Cependant, la mosquée actuelle a été construite au XIXe siècle. En 1805, Kokand Olimhan commença à construire une mosquée, mais la construction fut suspendue: le supérieur de la mosquée se dressa contre la construction de la mosquée aux dépens des fonds collectés de force auprès des gens du commun. Et ce n'est qu'en 1814 que le dirigeant éclairé et humain du Kokand Khanat - Umarkhan (frère Olimhana) a renouvelé la construction de la mosquée Jami. Il a invité le talentueux architecte d'Ura-Tube à superviser la construction. Il avait plus de 200 constructeurs talentueux sous sa supervision. Deux ans plus tard, la mosquée Jami a été construite. C'était une structure vraiment monumentale. La renommée de sa beauté s'est dispersée bien au-delà de Kokand. La partie ouest de la vaste cour de la mosquée est occupée par des khanaka et des grands aivan dont le toit est soutenu par 98 colonnes. Les colonnes d'aivan sont une œuvre d'art spéciale. Ils sont finement peints en couleurs avec l'ajout d'or. Un khanaka se distingue par son haut plafond peint. Les murs de la mosquée ont conservé encore aujourd'hui la sculpture en filigrane du ganch. Sur le périmètre de la cour, il y a des khujdras, des salles de classe, car la mosquée comprenait également des madrassah. La madrassa a fonctionné jusqu'en 1918 et la mosquée - jusqu'en 1930.

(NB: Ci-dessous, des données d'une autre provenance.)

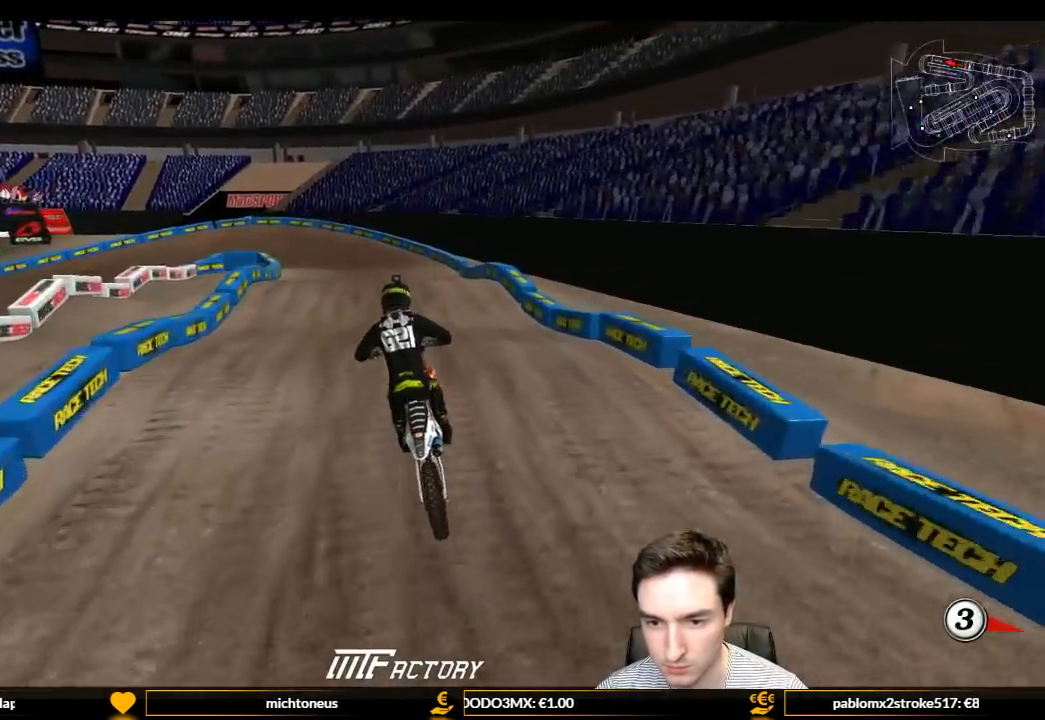
{"buttons": ["R2"], "left_stick": "down", "right_stick": "center", "events": [[133, "left_stick", "down-right"], [300, "left_stick", "down"]]}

Au centre de la cour se dresse un minaret de 22.5 mètres de haut, d'où le muezzin a appelé les fidèles ici pour prier. Minaret en pierre avec une brique cuite circulaire lisse couronnée d'un dôme à facettes. Du haut du minaret, on peut voir l'ensemble de Kokand. Selon la légende, des criminels et des épouses déloyales ont été jetés de ce minaret. Sans aucun doute, la beauté et la noblesse de l'architecture de la mosquée Jami s'aligne avec les monuments architecturaux de Boukhara et Samarkand.

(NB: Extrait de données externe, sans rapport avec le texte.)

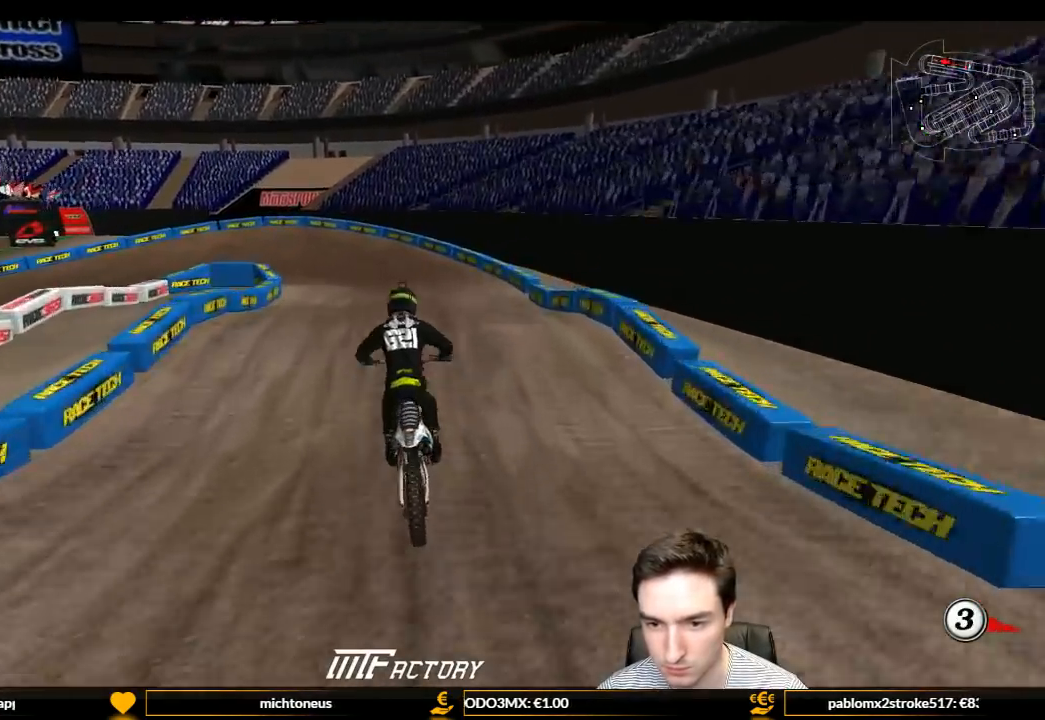
{"buttons": ["R2"], "left_stick": "down-left", "right_stick": "center", "events": [[33, "left_stick", "center"], [233, "left_stick", "down-left"]]}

On the perimeter of the yard there are khujdras, classrooms, because the mosque also included madrassah. The madrassa operated until 1918, and the mosque – until 1930.
Mausolée Madari Khan:
Ce complexe religieux a été construit en 1825 pour la mère Kokand Umarkhan. Il a également lié avec le nom du poète Nadira - épouses Umarkhan. Le sort de Nadira - épouse du souverain et du poète Umarkhan - fut tragique: elle fut exécutée sur les ordres de l'émir de Boukhara - Nasrallah. En mémoire de la poétesse près du mausolée, un monument de marbre blanc et de bronze a été construit.

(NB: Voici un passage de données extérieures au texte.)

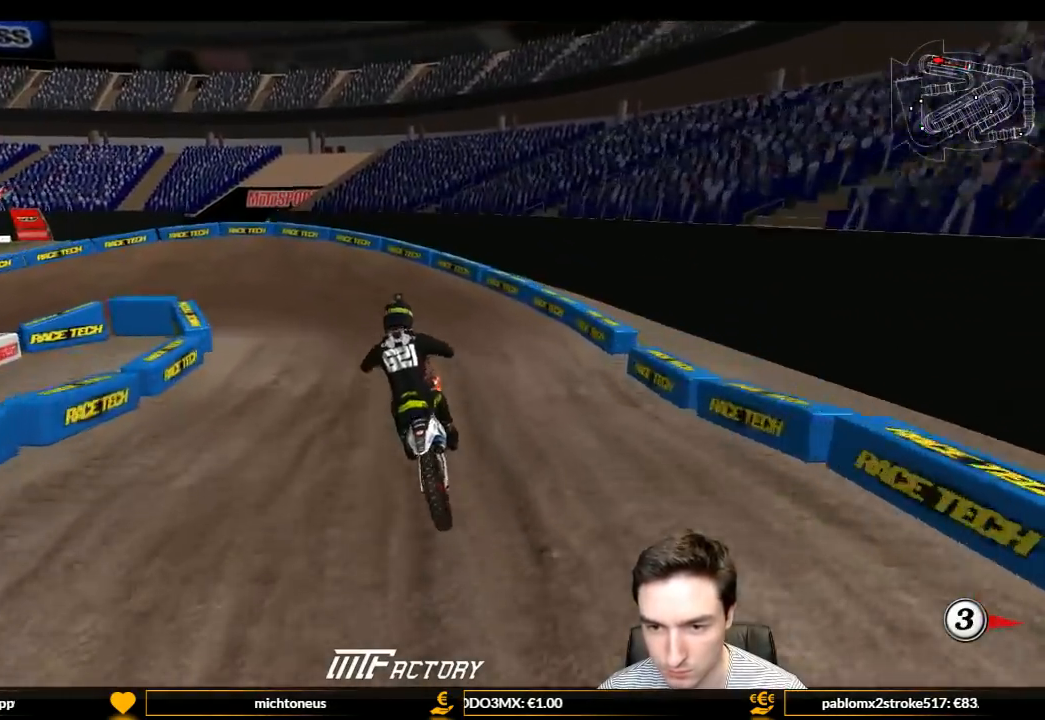
{"buttons": ["L1"], "left_stick": "center", "right_stick": "center", "events": [[67, "left_stick", "center"], [100, "L1", "down"], [100, "R2", "up"], [233, "X", "down"], [333, "X", "up"]]}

Le mausolée de Madari Khan est une tombe de petite taille à dôme en forme de portail avec de petits minarets à facettes, située derrière le cimetière. Décor inhabituel, portail doublé de briques. Les motifs de tuiles écrasent, les colorant différemment des autres monuments de l'Est par la présence de jaune, rouge, vert. Son attention principalement des maîtres s'est déplacée vers la décoration des bâtiments. C'est pourquoi le sanctuaire n'est pas considéré comme une œuvre de maîtrise architecturale, mais comme un produit des mains d'art des artisans - potiers.